═════ EXERCISE MATERIALS ═════

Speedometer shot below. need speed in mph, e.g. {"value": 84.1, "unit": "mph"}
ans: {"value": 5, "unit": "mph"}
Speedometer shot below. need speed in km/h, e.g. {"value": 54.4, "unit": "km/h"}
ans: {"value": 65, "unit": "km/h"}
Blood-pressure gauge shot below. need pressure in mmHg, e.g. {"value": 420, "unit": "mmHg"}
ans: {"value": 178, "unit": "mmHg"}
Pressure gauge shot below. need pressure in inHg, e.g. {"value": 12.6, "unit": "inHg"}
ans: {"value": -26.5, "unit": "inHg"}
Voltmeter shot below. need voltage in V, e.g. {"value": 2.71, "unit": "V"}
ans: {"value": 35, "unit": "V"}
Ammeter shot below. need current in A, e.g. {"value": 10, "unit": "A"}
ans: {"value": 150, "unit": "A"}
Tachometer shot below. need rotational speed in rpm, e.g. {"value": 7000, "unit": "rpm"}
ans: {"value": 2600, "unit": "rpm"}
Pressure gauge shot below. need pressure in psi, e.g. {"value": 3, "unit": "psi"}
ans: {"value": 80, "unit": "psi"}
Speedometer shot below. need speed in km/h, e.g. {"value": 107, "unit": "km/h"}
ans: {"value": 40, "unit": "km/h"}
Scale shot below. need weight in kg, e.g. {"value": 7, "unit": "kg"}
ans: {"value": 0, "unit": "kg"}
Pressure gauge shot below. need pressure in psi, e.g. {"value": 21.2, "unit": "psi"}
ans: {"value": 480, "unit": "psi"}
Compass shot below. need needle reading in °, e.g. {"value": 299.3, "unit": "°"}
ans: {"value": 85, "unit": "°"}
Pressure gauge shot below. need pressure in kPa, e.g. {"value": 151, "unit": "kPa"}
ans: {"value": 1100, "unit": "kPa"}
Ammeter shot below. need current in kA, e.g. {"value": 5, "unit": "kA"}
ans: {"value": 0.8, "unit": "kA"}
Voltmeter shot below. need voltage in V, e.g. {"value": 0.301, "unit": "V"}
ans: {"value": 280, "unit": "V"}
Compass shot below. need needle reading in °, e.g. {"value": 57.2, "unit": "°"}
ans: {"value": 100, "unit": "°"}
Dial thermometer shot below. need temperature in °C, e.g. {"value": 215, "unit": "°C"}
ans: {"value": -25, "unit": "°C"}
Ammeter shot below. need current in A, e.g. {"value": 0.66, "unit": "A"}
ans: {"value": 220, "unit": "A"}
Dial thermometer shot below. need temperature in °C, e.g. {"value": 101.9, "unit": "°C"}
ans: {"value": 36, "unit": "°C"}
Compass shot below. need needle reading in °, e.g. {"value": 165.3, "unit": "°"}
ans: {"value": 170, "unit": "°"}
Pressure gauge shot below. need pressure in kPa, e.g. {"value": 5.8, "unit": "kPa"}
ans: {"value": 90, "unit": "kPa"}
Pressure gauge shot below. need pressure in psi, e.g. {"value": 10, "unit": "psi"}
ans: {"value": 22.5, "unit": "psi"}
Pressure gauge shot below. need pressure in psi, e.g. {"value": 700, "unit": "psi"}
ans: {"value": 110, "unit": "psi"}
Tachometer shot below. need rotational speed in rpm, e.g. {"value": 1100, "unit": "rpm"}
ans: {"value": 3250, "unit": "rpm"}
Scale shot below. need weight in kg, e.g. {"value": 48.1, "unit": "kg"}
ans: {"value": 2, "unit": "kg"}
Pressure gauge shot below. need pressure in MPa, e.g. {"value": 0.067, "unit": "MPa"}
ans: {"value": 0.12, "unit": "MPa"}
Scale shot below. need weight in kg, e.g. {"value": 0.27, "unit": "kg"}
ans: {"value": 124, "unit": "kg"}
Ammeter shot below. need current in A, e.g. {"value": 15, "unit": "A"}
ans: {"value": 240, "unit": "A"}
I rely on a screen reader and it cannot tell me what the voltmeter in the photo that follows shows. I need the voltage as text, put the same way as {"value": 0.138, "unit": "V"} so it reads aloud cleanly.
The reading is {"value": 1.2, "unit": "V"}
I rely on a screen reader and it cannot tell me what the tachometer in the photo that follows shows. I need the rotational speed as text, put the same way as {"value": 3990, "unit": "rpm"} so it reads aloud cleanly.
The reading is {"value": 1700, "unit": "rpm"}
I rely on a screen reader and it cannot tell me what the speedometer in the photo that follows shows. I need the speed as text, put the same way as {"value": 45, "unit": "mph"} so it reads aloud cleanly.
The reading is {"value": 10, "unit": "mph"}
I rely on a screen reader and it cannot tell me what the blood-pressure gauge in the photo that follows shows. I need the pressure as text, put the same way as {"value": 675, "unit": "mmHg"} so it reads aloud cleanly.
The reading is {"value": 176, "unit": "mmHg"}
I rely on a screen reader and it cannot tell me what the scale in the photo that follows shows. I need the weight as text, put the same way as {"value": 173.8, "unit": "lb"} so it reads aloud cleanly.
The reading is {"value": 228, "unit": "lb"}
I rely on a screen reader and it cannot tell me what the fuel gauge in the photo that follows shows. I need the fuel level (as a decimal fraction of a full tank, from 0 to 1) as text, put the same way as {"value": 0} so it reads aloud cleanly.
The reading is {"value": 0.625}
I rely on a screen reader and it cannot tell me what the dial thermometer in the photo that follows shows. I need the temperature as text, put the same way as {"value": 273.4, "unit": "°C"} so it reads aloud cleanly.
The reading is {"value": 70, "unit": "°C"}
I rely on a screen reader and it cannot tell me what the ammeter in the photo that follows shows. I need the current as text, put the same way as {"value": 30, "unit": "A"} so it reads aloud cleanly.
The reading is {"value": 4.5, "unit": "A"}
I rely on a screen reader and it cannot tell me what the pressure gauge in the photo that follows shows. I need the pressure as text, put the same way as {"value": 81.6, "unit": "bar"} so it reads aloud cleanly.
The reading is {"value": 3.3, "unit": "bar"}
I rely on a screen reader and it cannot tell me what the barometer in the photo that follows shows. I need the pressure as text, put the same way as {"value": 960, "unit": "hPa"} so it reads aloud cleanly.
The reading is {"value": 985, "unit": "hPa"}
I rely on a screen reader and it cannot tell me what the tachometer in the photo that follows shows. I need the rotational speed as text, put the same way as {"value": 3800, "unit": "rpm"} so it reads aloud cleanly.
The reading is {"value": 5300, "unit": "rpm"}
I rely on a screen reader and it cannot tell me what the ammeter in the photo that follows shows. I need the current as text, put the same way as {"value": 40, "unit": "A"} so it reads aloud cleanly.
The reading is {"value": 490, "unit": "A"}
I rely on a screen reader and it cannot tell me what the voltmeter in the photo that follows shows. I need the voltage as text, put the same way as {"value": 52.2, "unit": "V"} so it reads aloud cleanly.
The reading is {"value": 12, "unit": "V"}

═════

> EXERCISE REQUIREMENTS
Counting case-sensitively, how many lines in the entries above contain the word "voltage"? Reply with the number alone.

> SOLUTION TO THIS EXERCISE
4